De esta suerte podríamos establecer que lo bueno, moralmente hablando, se defina bajo alguna de las siguientes opciones:
- Una especie de convencionalismo que evite la confrontación.
- Una ética regida por los intereses de quienes ostenten el poder de una determinada sociedad y que puede, incluso, tratarse de una ética egoísta.
- Una ética heroica desencarnada, cuyas metas no tienen concreción en la realidad, o bien,
- Un relativismo práctico en donde se renuncia a la objetividad del bien moral.
Lonergan va a proponer un método que permita descubrir la verdad en la ética. Aunque a primera vista, proponer este método, a los ojos de un liberalismo que se conforma con el frío arbitraje que impida la confrontación de quienes enarbolan diferentes conceptos del bien, puede resultar un dogmatismo; por el contrario, el punto de partida de Lonergan se basa en un hecho indiscutible que podríamos determinar como la búsqueda común de aquello en lo que consiste el deber ser.

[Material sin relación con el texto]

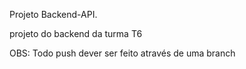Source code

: Projeto Backend-API.

projeto do backend da turma T6

OBS: Todo push dever ser feito através de uma branch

No perdamos de vista que aun aquellos que concluyen que la ética es imposible, están en realidad inmersos en una discusión ética, —de un deber ser— pues incluso negar la posibilidad de la ética es una búsqueda de objetividad en torno del bien, aunque tal objetividad se reduzca a la pura coordinación o al arbitraje de opiniones en disputa.
Cualquier ser humano percibe lo fácil que es actuar en desacuerdo con lo que pensamos, y esto pone de manifiesto que el ser del hombre es un deber ser que se descubre través de nuestros juicios, pero estos deben concretarse en la acción, la ética es un saber para actuar, es un saber práctico. Ahora, para entender nuestro deber ser, con frecuencia, establecemos teorías sobre los juicios éticos sin atender en primer lugar a aquello que estamos haciendo cuando emitimos tales juicios. De otra parte, no basta señalar la necesidad de la moral advirtiendo las consecuencias de desorden que se desatarían sin ella. Esta insuficiencia vale lo mismo para una pregunta sobre la ética profesional. Decir, por ejemplo, que la falta de principios morales generaría una total anarquía en su ejercicio, es solamente un enunciado que no resuelve la pregunta por la fundamentación de tales principios. Señalar solamente la necesidad de principios morales tiene como resultante un círculo vicioso del que no se han desarraigado los actuales códigos de la deontología profesional.